Si vous réduisez vos calories, arrêtez de rencontrer Jane, qui traite chaque conversation comme un dîner. Arrêtez de sortir avec des copains qui boivent qui considèrent la sobriété comme un tueur. Trouvez les personnes qui souhaitent marcher avec vous. Trouvez les personnes qui renforcent vos efforts, pas vos excuses.

Étape 2 : Donnez des instructions claires

Les gens ne lisent pas dans les pensées. Ils veulent vous aider, mais ils ne savent pas ce dont vous avez besoin. Les demandes vagues telles que « soyez solidaire » ou « aidez-moi à perdre du poids » sont ignorées car elles sont abstraites. Vous devez être précis.

Voici comment guider vos alliés :

Pour des encouragements quotidiens :
* Demandez-leur de féliciter le comportement, pas le nombre. As-tu mangé lentement ? Avez-vous modifié une recette ? Cela mérite des applaudissements. La perte de poids est lente. Le changement de comportement se produit aujourd’hui.
* Demandez-leur d’ignorer les critiques. Si vous faites une erreur, ils ne devraient pas vous faire la leçon. Ils devraient vous aider à trouver des solutions.
* Demandez une participation active. Une promenade ensemble remplace le rituel habituel d’un verre ou d’une collation après le travail. Cela brise le cycle.

Pour réduire l’exposition alimentaire :
* Demandez-leur de cesser d’offrir de la nourriture en cadeau. Vous demanderez ce que vous voulez.
* Demandez-leur d’éviter de manger des « aliments à problèmes » en votre présence. Ce n’est pas personnel. C’est de la physique. La tentation est réelle.
* Demandez-leur de débarrasser la table immédiatement après les repas. Ne laissez pas les restes tapis comme des fantômes.
* Demandez-leur de conserver la nourriture hors de vue. Loin des yeux, loin du cœur.

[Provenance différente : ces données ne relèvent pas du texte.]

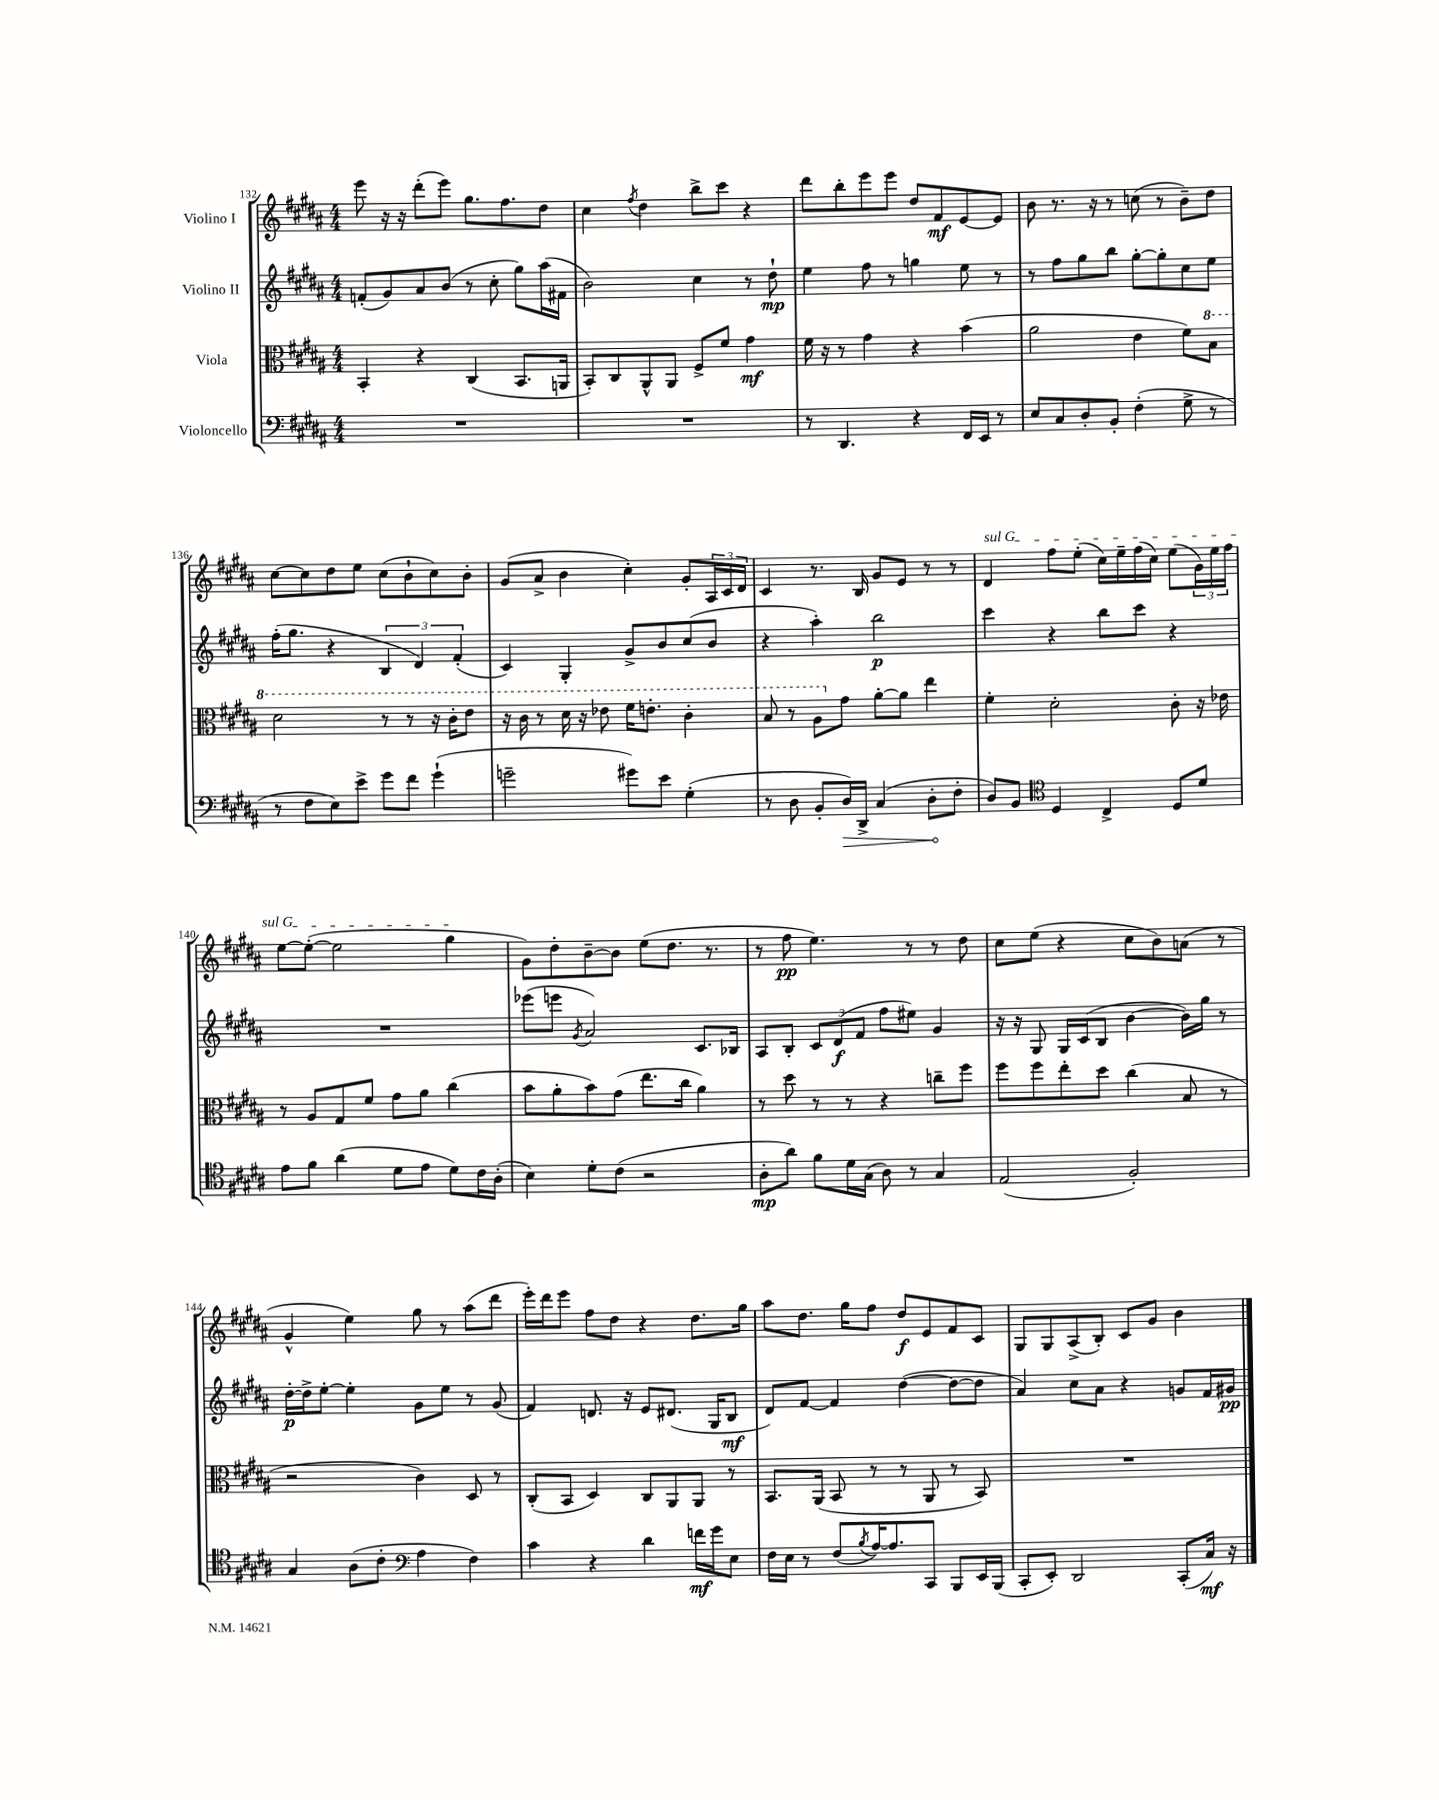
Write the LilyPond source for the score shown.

<<
\new StaffGroup <<
\new Staff = "s0" \with { instrumentName = "Violino I" } {
    \clef treble \key b \major \numericTimeSignature \time 4/4
    e'''8 r16 r16 dis'''8-.( e'''8) gis''8. fis''8. dis''8 |
    cis''4 \acciaccatura { fis''8 } dis''4 b''8-> cis'''8 r4 |
    dis'''8 b''8-. e'''8 e'''8 dis''8 fis'8\mf e'8~ e'8 |
    b'8 r8. r16 r8 c''8( r8 b'8--) dis''8 |
    cis''8~ cis''8 dis''8 e''8 cis''8( b'8-! cis''8) b'8-. |
    gis'8( ais'8-> b'4 cis''4-.) gis'8-. \tuplet 3/2 { ais16 cis'16 dis'16 } |
    cis'4 r8. b16 gis'8 e'8 r8 r8 |
    \once \override TextSpanner.bound-details.left.text = \markup { \italic "sul G" } dis'4\startTextSpan fis''8 e''8-.( cis''16) e''16-- fis''16( cis''16) e''8( \tuplet 3/2 { gis'16) e''16 fis''16 } |
    e''8~ e''8~-.( e''2 gis''4\stopTextSpan |
    gis'8) dis''8-. b'8~-- b'8 e''8( dis''8. r8. |
    r8 fis''8\pp e''4.) r8 r8 dis''8 |
    cis''8 e''8( r4 cis''8 b'8) a'8( r8 |
    gis'4-^ e''4) gis''8 r8 ais''8( dis'''8 |
    e'''16-.) dis'''16 e'''8 fis''8 dis''8 r4 dis''8. gis''16 |
    ais''8 dis''8. gis''16 fis''8 dis''8\f e'8 fis'8 cis'8 |
    gis8 gis8 ais8->( b8-.) cis'8 gis'8 b'4 \bar "|." |
}
\new Staff = "s1" \with { instrumentName = "Violino II" } {
    \clef treble \key b \major \numericTimeSignature \time 4/4
    f'8-.( gis'8) ais'8 b'8( r8 cis''8-. gis''8) ais''16( fis'16 |
    b'2) cis''4 r8 dis''8-!\mp |
    e''4 fis''8 r8 g''4 e''8 r8 |
    r8 fis''8 gis''8 b''8 gis''8~-. gis''8-. cis''8 e''8 |
    fis''16-.( gis''8. r4 \tuplet 3/2 { b4 dis'4) fis'4-.( } |
    cis'4) gis4-. gis'8-> b'8 cis''8( b'8 |
    r4 ais''4-.) b''2\p |
    cis'''4 r4 b''8 cis'''8 r4 |
    R1 |
    ees'''8( e'''8 \acciaccatura { gis'8 } ais'2) cis'8. bes16 |
    ais8 b8-. \tuplet 3/2 { cis'8 dis'8\f( fis'8 } fis''8 eis''8) gis'4 |
    r16 r16 gis8 gis16 cis'16( b8 b'4~ b'16) gis''16 r8 |
    dis''16~-.\p dis''16-> e''8~-. e''4-. gis'8 e''8 r8 gis'8( |
    fis'4) d'8. r16 e'8 dis'8.( gis16 b8\mf |
    dis'8) fis'8~ fis'4 dis''4~( dis''8~ dis''8 |
    ais'4) cis''8 ais'8 r4 g'8 fis'16 gis'16\pp \bar "|." |
}
\new Staff = "s2" \with { instrumentName = "Viola" } {
    \clef alto \key b \major \numericTimeSignature \time 4/4
    b,4-. r4 cis4( b,8. a,16 |
    b,8-.) cis8 ais,8-^ ais,8 fis8-> fis'8 gis'4\mf |
    fis'16 r16 r8 gis'4 r4 b'4( |
    ais'2 e'4 fis'8) \ottava #1 b'8 |
    dis''2 r8 r8 r16 cis''16-. e''8 |
    r16 cis''16 r8 dis''16 r16 ees''8 fis''16 e''8.-. cis''4-. |
    b'8 r8 ais'8 \ottava #0 gis'8 ais'8~-. ais'8 e''4 |
    fis'4-. dis'2-. cis'8-. r16 ees'16 |
    r8 ais8 gis8 fis'8 gis'8 ais'8 cis''4( |
    b'8 ais'8-. b'8) gis'8( e''8. cis''16 ais'4) |
    r8 dis''8 r8 r8 r4 c''8-- fis''8 |
    fis''8 fis''8 e''8-. dis''8 cis''4( b8 r8 |
    r2 cis'4) dis8 r8 |
    cis8-.( b,8 dis4) cis8 ais,8 ais,8 r8 |
    b,8. ais,16( b,8 r8 r8 ais,8 r8 b,8) |
    R1 \bar "|." |
}
\new Staff = "s3" \with { instrumentName = "Violoncello" } {
    \clef bass \key b \major \numericTimeSignature \time 4/4
    R1 |
    R1 |
    r8 dis,4. r4 fis,16 e,16 r8 |
    e8 cis8 dis8-. b,8-. fis4-.( gis8-> r8 |
    r8 fis8 e8) e'8-> gis'8 fis'8 gis'4-!( |
    g'2-- gis'8) e'8 gis4-.( |
    r8 dis8 b,8-. \once \override Hairpin.circled-tip = ##t dis16\>) dis,16-> cis4( dis8-.\! fis8-. |
    dis8) b,8 \clef tenor dis4 cis4-> dis8 dis'8 |
    e'8 fis'8 ais'4( dis'8 e'8 dis'8) cis'16 ais16-.( |
    b4) dis'8-. cis'8( r2 |
    ais8-.\mp ais'8) fis'8 dis'16 gis16( ais8) r8 gis4 |
    e2( fis2-.) |
    gis4 ais8( cis'8-. \clef bass ais4 fis4) |
    cis'4 r4 dis'4 f'16\mf gis'16 e8 |
    fis16 e16 r8 fis8( \acciaccatura { b8 } ais16~) ais8. cis,8 b,,8 e,16 b,,16( |
    cis,8-. e,8-.) dis,2 cis,8-.( cis16\mf) r16 \bar "|." |
}
>>
>>
\layout { \context { \Score currentBarNumber = #132 } }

Pour réduire l’importance de la nourriture :
* Demandez moins de « discussions sur la nourriture ». Arrêtez de discuter des menus, des recettes et des envies.
* Demandez de l’affection sous d’autres formes. Câlins. Bisous. Mots. Pas des bonbons.
* Suggérez des activités qui ne tournent pas autour de l’alimentation. Films. Joue. Événements sportifs.
* Demandez-leur de se divertir avec des options faibles en gras. Les petits changements s’additionnent.

Pourquoi la spécificité est importante

Dans le passé, vous vous êtes peut-être senti isolé parce que vous n’aviez jamais dit à vos amis exactement ce dont vous aviez besoin. Ils se sont probablement sentis exclus. Ou alors ils pensaient que vous ne vouliez pas leur aide. Maintenant, vous leur donnez le playbook.

Lorsqu’ils se mobilisent, ne vous contentez pas de dire « merci ». Soyez précis. Dites : « Merci de ne pas acheter de glace. Cela aide vraiment quand il n’y en a pas à la maison. » Évitez les éloges génériques comme « Merci d’avoir été utile ». Les éloges génériques s’estompent. Bâtons de louange spécifiques.

Et rappelez-vous : l’aide est une voie à double sens. Demandez ce que vous pouvez faire pour eux en retour. La perte de poids est difficile. Cela demande de la volonté. Mais cela demande davantage de communauté.

Mettez-vous dans la meilleure position possible pour réussir. Construisez l’équipe. Donnez-leur les outils. Et puis, continuez à marcher.